■ ASSIGNMENT
Update the records below by replacing each "largest" with "greatest" and leaving everything else unchanged. Leave the pictures out of your answer.

■ EXTRACTED DATA
*** Begin section ***

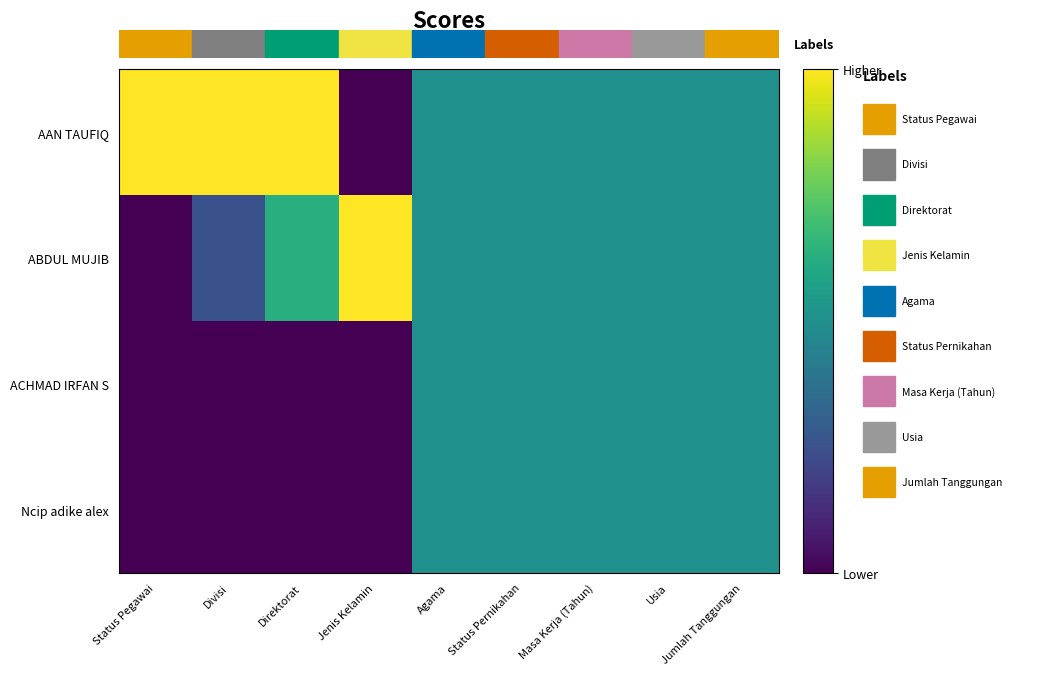

List the series in order of their peak value, highest first.

AAN TAUFIQ, ABDUL MUJIB, ACHMAD IRFAN S, Ncip adike alex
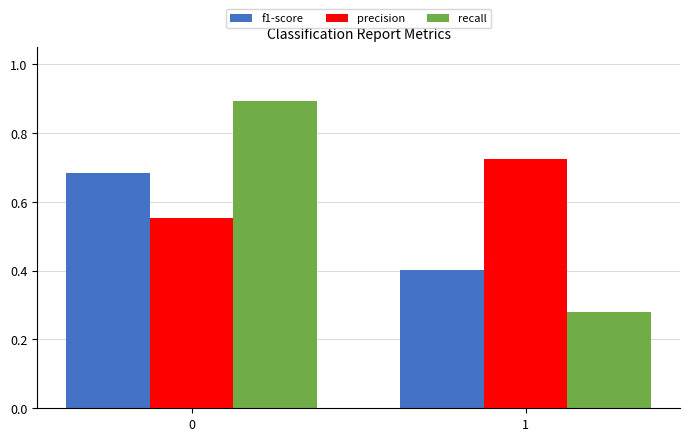

Which series has the largest total across all categories?

precision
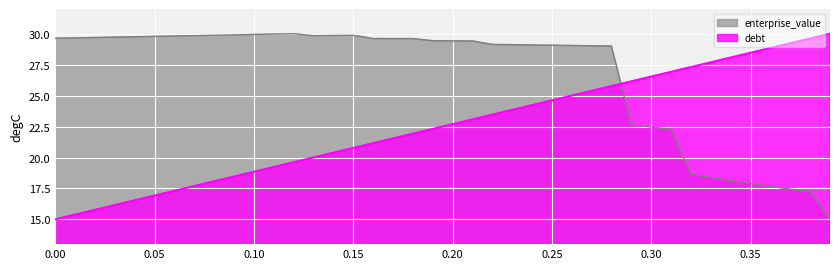

What is the difference between the second highest and second lowest values in the debt_capital series?

14.2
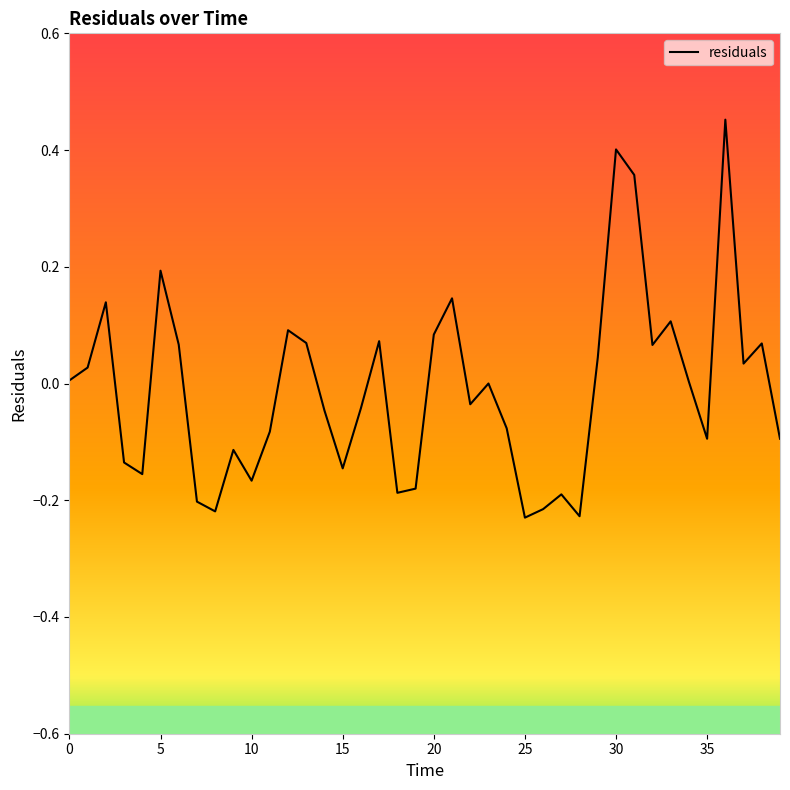

What is the difference between the maximum and minimum values?

0.7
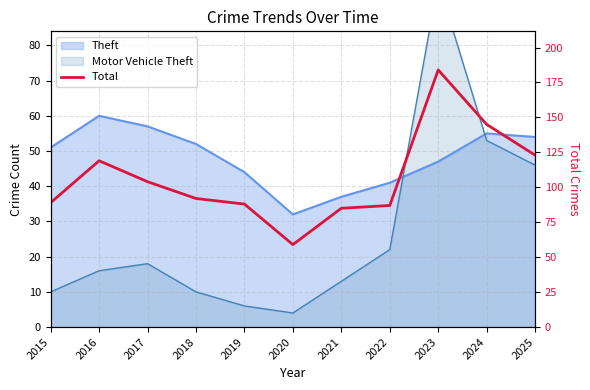

Reading left to right, transcribe all the data shown in this chart.

89	119	104	92	88	59	85	87	184	145	123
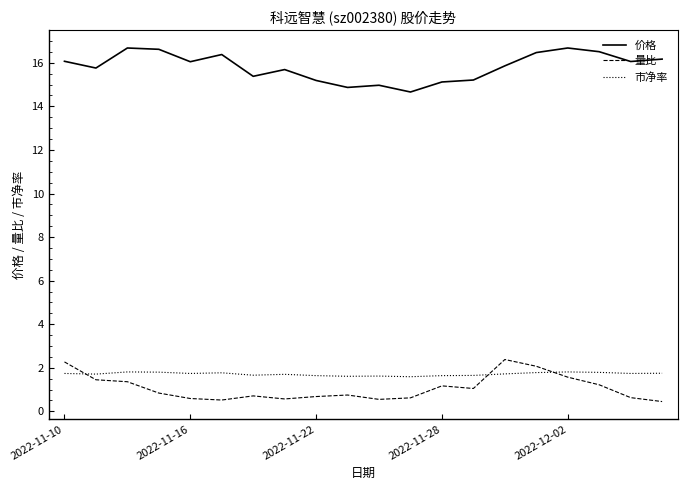

Which series has the largest total across all categories?

价格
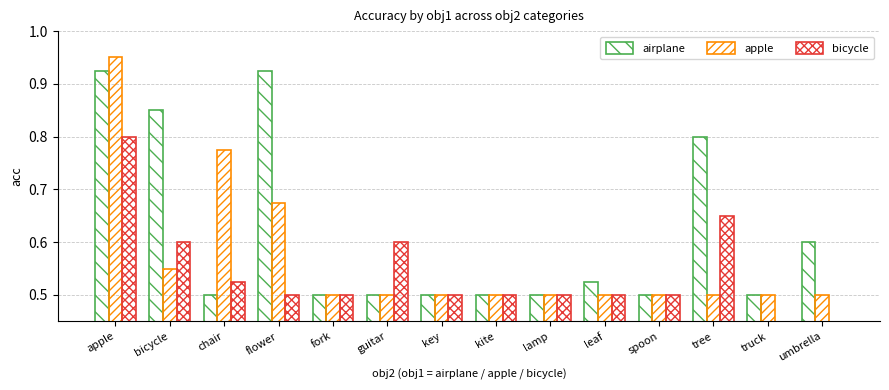

Between chair and key, which is larger?

chair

*** End section ***

■ REPLY TO THE EXERCISE
List the series in order of their peak value, highest first.

AAN TAUFIQ, ABDUL MUJIB, ACHMAD IRFAN S, Ncip adike alex

Which series has the greatest total across all categories?

precision

What is the difference between the second highest and second lowest values in the debt_capital series?

14.2

What is the difference between the maximum and minimum values?

0.7

Reading left to right, transcribe all the data shown in this chart.

89	119	104	92	88	59	85	87	184	145	123

Which series has the greatest total across all categories?

价格

Between chair and key, which is larger?

chair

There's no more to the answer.